背後からクラクションが響き、振り返ると、巧と岱胡が着いたところだった。
穂高と同じタイミングで振り返った鴇汰の顔を交互に見て、巧が眉間にシワを寄せ、車をおりた岱胡は立ち止まった。
「先に行く」
一言だけ言うと、鴇汰は自分の荷物をおろし、早足に宿舎へ歩いていった。
「あんたたちどうしたのよ? 喧嘩でもした?」
目の前まで来ると、巧は鴇汰の後姿を眺めながら問いかけてきた。
「そんなところかな」
「珍しいッスね、二人が喧嘩なんて。さっき、振り向いたときの顔、凄かったッスよ」
苦笑いで答えた穂高に、岱胡が言う。
「いろいろあってね。まぁ、たまにはこんなこともあるよ」
穂高は車から荷物を出して肩にかけると、二人をうながして歩き出した。
翌日、会議が始まる直前に修治が来た。
どうやら麻乃は来ていないらしい。
この一週間も、どの浜にも敵襲はなく、諜報の報告だけがなされた。
相変わらず上層は楽観している。
庸儀に出ている諜報からは、まだ赤い髪の女の報告はあがってこない。
「あの容姿が目立たないとは思えないのに、なかなかあがってこないわね」
「そうは言っても情報収集も思う以上に大変なんだろうさ。向こうも状況が変わったことだろうしな」
巧がじれったそうに、手にした諜報の報告書を机に放り投げたのを見て、徳丸がなだめている。

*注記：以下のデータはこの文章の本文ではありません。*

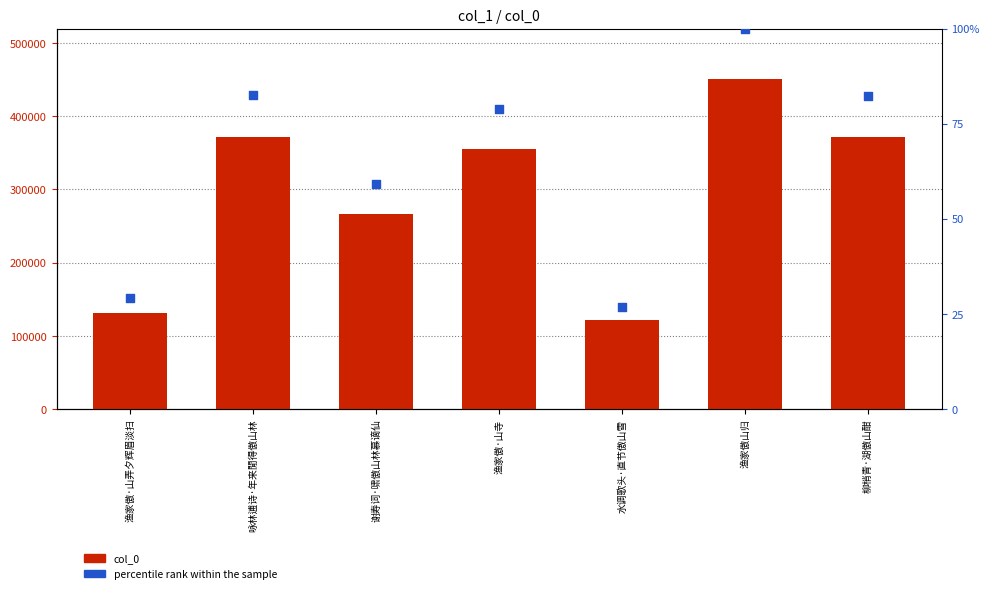

Which series has the widest spread of Y values?

col_0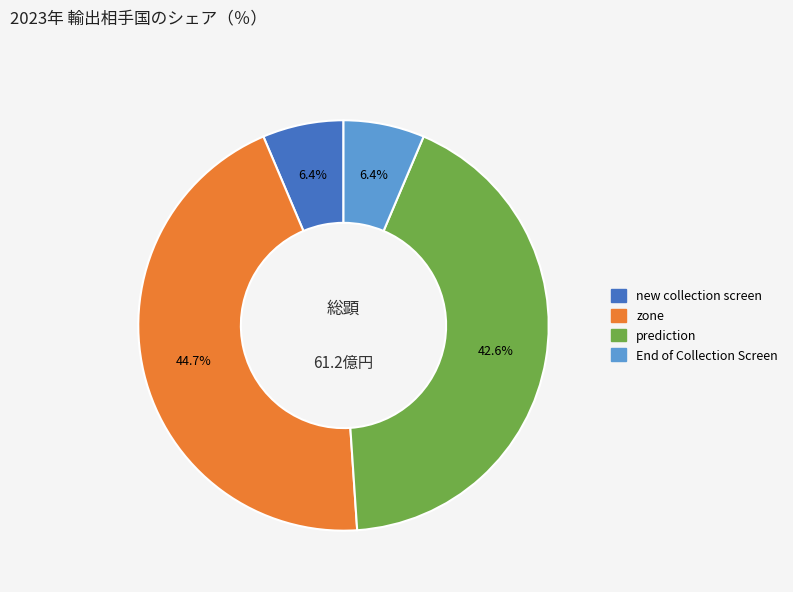

What portion of the pie excludes prediction?

57.4%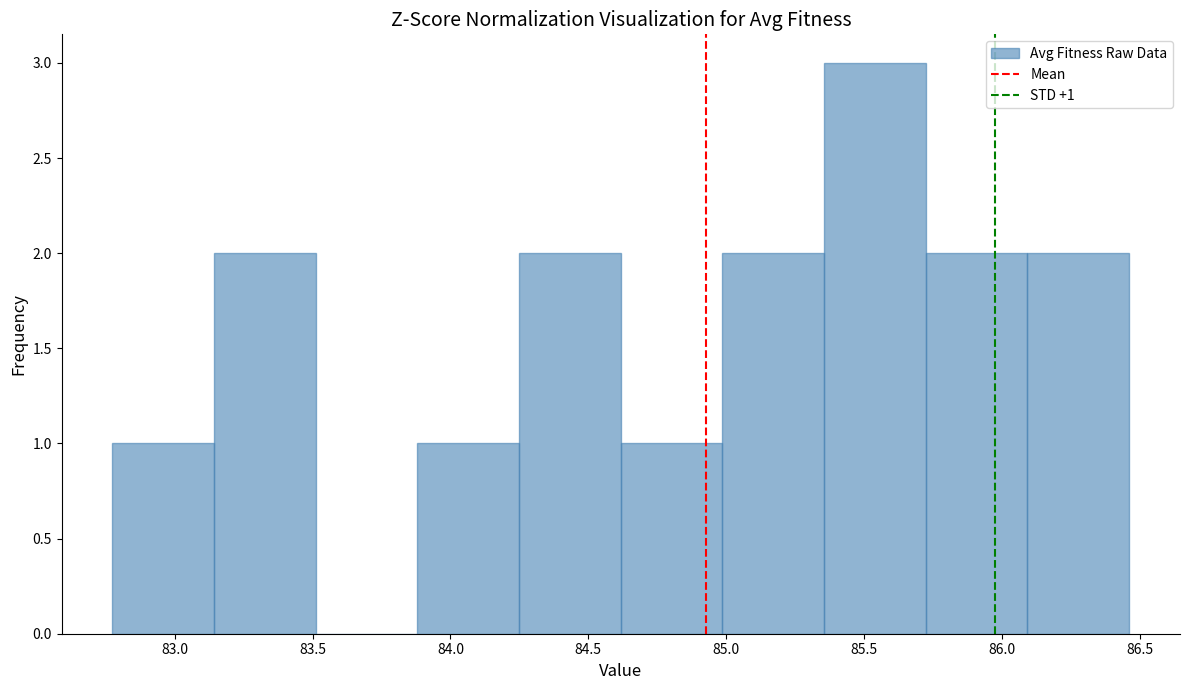

Which range on the x-axis has the tallest bar?

85.35 to 85.70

「そういえば麻乃は今日も来なかったけど、演習、そんなに忙しいの?」
終始、憮然とした表情のままの修治に、巧が問いかけた。
「さぁな、来るかと思って待ってみたが、連絡も寄越さなかったよ。あいつのことは、俺には良くわからない」
「なによ、あんたたちも喧嘩?」
「……そんなところだ」
鴇汰の視線が修治に向いた。
修治も鴇汰を見た。
数秒、睨み合ったあと、修治は立ちあがり、黙ったまま会議室を出て行った。
「修治のやつ、どうかしたのか?」
「さぁ? 麻乃とうまくいってないのかしらね」
修治の様子に首をひねっている徳丸と巧を横目に、穂高は梁瀬に近づいて声をかけた。
「梁瀬さん、教えてほしいことがあるんだけど、ちょっと時間をもらえるかな?」
「いいよ。僕にわかることならなんでも聞いて」
「ありがとう、助かるよ。じゃ、俺たちはこれで」
穂高はみんなにあいさつをすると、梁瀬を外へうながした。
梁瀬は眠たそうに欠伸をして立ちあがり、軍部の廊下を急ぎ足で歩く穂高のあとを追ってきた。
「ところで、教えてほしいことって? というか、どこへ行くの? 会議室じゃ駄目だった?」
「うん、ちょっと込み入った感じでね、答えは大体、見当がつくんだけれど一応――」
梁瀬に振り返りもせず歩き続け、修治の部屋の前まで来ると、ノックをして返事を待たずにドアを開けた。